WHAT IS REQUIRED: Which lines below mention "after"? Pick each one out.
RECORDED DATA section start
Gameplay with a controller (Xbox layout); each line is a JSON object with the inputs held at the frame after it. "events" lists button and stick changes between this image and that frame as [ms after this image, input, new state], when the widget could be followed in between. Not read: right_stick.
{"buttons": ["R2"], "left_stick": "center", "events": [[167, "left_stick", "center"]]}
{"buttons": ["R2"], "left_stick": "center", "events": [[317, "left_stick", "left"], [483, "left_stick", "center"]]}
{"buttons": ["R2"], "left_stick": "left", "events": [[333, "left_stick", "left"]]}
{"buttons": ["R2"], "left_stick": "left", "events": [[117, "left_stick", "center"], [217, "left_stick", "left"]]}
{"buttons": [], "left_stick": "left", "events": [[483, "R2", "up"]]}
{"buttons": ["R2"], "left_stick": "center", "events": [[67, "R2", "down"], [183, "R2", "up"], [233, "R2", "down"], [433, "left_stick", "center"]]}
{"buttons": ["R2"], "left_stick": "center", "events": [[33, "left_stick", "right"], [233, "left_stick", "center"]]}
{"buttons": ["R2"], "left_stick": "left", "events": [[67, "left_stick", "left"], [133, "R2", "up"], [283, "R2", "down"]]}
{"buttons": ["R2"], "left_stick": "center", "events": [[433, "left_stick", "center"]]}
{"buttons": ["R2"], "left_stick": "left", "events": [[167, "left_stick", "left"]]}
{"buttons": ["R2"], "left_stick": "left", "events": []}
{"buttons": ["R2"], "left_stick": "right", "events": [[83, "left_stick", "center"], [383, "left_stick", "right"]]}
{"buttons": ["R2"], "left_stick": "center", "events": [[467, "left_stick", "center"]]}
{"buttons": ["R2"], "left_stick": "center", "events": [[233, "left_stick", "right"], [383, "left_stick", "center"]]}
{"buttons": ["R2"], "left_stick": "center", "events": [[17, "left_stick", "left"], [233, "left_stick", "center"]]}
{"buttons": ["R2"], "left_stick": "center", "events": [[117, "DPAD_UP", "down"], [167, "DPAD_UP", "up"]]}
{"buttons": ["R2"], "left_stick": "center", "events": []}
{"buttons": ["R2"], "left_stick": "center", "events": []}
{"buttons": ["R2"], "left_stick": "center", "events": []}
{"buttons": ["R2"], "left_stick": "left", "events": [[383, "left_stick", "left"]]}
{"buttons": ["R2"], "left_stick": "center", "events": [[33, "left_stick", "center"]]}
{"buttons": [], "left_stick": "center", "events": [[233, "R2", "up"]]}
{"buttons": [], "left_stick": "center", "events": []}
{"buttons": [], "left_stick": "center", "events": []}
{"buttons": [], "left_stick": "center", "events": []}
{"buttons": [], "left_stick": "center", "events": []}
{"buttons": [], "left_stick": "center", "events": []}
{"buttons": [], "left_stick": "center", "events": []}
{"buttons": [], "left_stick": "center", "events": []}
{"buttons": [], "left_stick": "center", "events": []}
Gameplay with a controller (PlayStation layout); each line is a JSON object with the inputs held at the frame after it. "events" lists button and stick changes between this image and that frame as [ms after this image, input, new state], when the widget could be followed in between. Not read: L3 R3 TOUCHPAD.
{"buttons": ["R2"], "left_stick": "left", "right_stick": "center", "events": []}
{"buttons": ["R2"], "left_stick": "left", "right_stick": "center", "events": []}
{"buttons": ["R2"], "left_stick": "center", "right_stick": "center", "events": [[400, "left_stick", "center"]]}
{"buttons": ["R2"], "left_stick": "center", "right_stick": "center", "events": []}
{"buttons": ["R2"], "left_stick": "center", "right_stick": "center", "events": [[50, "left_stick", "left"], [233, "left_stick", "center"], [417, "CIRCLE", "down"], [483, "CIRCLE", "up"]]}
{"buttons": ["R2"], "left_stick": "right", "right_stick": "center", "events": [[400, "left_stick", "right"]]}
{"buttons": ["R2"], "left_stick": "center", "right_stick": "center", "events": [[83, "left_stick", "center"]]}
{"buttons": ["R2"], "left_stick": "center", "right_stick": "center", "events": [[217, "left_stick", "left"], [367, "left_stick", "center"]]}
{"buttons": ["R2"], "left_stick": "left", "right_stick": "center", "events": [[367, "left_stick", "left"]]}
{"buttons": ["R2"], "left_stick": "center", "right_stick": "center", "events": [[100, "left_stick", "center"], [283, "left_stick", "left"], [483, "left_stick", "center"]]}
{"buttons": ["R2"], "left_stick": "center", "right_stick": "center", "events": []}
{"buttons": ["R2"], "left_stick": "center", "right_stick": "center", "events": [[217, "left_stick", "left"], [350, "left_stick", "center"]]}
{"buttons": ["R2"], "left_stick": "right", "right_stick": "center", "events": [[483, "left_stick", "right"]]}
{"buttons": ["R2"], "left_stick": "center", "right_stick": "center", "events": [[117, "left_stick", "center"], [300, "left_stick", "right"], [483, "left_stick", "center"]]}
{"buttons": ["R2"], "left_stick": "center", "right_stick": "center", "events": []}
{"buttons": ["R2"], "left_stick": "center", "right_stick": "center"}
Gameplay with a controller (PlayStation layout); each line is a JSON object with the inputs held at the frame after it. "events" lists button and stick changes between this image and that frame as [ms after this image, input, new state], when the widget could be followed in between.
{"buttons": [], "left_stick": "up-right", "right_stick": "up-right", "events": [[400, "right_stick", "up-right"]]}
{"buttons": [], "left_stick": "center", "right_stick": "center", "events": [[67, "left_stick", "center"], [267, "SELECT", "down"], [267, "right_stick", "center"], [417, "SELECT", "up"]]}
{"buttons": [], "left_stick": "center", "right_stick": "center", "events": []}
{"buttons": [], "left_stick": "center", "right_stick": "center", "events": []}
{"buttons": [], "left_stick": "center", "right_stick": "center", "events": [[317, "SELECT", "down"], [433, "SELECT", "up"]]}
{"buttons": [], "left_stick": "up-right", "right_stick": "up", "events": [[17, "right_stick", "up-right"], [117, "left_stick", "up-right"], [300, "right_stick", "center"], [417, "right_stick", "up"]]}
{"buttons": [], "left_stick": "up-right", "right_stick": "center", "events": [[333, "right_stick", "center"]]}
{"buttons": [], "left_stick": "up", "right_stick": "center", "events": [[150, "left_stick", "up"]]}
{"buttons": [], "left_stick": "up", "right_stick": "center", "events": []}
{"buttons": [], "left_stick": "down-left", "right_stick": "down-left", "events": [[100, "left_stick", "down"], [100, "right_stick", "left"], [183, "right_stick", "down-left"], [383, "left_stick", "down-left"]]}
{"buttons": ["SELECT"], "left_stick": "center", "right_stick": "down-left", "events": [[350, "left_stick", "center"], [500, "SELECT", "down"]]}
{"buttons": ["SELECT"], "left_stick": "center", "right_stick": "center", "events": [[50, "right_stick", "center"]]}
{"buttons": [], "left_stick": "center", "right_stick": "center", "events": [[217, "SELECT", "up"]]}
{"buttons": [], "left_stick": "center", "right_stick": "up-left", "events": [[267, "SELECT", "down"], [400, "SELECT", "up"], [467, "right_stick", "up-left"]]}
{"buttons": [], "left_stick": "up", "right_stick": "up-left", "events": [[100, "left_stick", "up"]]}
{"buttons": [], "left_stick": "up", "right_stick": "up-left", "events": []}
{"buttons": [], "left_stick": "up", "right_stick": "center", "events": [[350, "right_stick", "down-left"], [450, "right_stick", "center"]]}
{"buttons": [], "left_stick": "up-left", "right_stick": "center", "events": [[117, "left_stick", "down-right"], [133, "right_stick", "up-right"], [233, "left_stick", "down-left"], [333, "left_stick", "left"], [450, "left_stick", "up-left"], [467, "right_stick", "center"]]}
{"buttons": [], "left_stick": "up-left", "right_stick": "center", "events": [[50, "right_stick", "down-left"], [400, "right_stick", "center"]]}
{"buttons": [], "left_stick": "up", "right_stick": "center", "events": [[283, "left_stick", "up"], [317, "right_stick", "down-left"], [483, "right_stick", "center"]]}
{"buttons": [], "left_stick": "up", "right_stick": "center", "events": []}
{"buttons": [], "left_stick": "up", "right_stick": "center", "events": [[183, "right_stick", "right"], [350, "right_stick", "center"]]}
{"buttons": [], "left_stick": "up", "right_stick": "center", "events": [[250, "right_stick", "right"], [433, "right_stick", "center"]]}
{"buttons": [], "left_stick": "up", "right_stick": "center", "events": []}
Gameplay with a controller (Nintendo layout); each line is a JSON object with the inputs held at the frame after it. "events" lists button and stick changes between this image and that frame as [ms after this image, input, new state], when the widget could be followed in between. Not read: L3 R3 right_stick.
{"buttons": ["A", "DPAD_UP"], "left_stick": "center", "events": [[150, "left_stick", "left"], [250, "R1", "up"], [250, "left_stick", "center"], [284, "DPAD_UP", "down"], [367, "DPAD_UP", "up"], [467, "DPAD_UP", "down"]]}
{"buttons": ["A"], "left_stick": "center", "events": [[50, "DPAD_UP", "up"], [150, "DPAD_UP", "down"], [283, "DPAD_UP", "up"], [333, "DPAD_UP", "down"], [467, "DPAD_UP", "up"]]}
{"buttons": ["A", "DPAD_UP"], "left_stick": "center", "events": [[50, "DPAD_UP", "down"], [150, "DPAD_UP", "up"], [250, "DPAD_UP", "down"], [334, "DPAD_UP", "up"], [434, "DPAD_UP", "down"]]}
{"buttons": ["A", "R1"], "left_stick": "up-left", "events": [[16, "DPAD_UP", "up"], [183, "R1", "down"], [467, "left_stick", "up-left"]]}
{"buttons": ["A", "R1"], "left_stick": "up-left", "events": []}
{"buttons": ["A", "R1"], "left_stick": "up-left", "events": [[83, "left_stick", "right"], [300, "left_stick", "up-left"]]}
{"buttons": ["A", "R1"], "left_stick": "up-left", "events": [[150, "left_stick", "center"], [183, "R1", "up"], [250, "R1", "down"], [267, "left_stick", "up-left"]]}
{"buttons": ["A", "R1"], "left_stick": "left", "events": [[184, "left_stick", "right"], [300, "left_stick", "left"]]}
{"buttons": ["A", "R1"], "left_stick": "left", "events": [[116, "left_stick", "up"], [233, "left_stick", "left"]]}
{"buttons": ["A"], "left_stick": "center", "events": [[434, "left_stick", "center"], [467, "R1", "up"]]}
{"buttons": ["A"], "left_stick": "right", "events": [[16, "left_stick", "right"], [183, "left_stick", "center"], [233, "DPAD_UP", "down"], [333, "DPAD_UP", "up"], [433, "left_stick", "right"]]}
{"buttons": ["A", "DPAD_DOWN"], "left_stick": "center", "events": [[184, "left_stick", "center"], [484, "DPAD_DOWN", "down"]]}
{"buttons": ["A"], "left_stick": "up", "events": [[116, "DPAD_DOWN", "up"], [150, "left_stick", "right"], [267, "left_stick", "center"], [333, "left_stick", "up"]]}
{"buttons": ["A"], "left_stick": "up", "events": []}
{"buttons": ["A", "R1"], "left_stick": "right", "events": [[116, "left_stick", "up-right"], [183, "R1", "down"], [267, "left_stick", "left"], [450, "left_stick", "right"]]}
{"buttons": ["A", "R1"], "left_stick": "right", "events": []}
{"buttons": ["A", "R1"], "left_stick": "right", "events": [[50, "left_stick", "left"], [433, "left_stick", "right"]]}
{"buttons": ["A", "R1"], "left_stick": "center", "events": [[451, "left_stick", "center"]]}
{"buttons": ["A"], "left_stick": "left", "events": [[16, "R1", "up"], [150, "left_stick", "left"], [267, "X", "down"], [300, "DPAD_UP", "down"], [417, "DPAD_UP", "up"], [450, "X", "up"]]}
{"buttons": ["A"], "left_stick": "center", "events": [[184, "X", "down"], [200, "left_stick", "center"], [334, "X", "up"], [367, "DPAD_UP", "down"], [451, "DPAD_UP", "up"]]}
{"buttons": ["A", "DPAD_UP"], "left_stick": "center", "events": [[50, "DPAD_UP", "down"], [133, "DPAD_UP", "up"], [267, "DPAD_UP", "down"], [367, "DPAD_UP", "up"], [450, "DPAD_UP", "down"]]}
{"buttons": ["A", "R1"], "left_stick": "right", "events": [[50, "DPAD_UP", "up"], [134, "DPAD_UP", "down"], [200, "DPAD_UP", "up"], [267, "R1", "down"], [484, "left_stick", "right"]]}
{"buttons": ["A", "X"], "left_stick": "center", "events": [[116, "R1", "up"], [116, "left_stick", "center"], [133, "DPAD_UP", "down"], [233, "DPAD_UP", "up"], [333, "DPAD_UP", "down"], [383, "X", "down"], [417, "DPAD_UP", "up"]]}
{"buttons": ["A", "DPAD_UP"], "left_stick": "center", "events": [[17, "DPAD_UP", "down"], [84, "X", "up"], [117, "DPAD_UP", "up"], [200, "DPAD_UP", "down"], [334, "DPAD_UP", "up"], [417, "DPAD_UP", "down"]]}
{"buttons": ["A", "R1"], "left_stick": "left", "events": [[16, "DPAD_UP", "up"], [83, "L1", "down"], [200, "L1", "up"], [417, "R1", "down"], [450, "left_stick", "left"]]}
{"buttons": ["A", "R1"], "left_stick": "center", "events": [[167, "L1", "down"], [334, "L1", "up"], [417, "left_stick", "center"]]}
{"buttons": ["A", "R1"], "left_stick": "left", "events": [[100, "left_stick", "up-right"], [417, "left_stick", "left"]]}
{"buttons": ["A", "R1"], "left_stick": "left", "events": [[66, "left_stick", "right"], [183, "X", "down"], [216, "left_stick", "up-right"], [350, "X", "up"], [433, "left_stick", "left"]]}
RECORDED DATA section end
ANSWER BELOW:
Gameplay with a controller (Xbox layout); each line is a JSON object with the inputs held at the frame after it. "events" lists button and stick changes between this image and that frame as [ms after this image, input, new state], when the widget could be followed in between. Not read: right_stick.
Gameplay with a controller (PlayStation layout); each line is a JSON object with the inputs held at the frame after it. "events" lists button and stick changes between this image and that frame as [ms after this image, input, new state], when the widget could be followed in between. Not read: L3 R3 TOUCHPAD.
Gameplay with a controller (PlayStation layout); each line is a JSON object with the inputs held at the frame after it. "events" lists button and stick changes between this image and that frame as [ms after this image, input, new state], when the widget could be followed in between.
Gameplay with a controller (Nintendo layout); each line is a JSON object with the inputs held at the frame after it. "events" lists button and stick changes between this image and that frame as [ms after this image, input, new state], when the widget could be followed in between. Not read: L3 R3 right_stick.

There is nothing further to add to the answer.